## Records
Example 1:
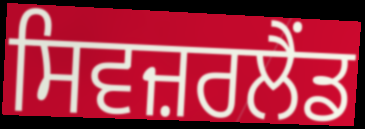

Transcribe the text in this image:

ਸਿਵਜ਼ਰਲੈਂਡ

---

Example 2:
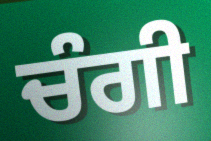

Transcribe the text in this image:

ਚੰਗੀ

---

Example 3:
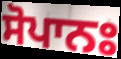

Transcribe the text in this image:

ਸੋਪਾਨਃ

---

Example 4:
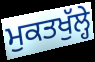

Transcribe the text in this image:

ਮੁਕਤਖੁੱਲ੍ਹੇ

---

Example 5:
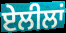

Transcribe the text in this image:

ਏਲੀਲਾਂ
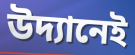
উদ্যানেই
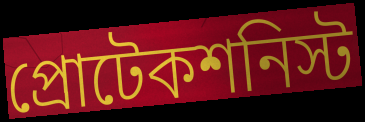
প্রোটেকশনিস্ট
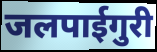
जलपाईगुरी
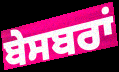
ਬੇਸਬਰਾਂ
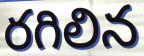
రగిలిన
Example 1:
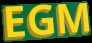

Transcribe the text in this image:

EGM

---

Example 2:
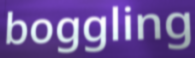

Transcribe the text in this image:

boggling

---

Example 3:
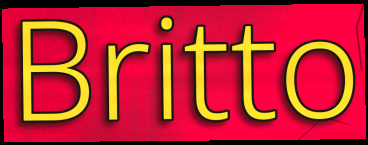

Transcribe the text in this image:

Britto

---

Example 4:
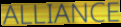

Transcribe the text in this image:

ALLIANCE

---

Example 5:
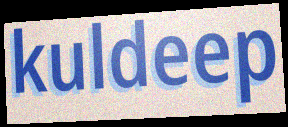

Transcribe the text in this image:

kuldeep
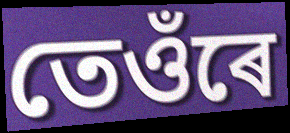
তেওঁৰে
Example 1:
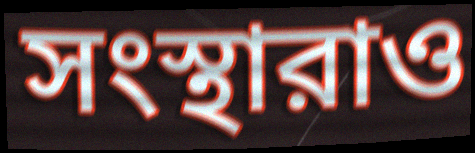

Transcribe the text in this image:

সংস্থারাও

## Work order
Could you restate each record word for word, keeping the pictures out?

## Solution for this exercise
Example 1:

Transcribe the text in this image:

ਸਿਵਜ਼ਰਲੈਂਡ

---

Example 2:

Transcribe the text in this image:

ਚੰਗੀ

---

Example 3:

Transcribe the text in this image:

ਸੋਪਾਨਃ

---

Example 4:

Transcribe the text in this image:

ਮੁਕਤਖੁੱਲ੍ਹੇ

---

Example 5:

Transcribe the text in this image:

ਏਲੀਲਾਂ
উদ্যানেই
প্রোটেকশনিস্ট
जलपाईगुरी
ਬੇਸਬਰਾਂ
రగిలిన
Example 1:

Transcribe the text in this image:

EGM

---

Example 2:

Transcribe the text in this image:

boggling

---

Example 3:

Transcribe the text in this image:

Britto

---

Example 4:

Transcribe the text in this image:

ALLIANCE

---

Example 5:

Transcribe the text in this image:

kuldeep
তেওঁৰে
Example 1:

Transcribe the text in this image:

সংস্থারাও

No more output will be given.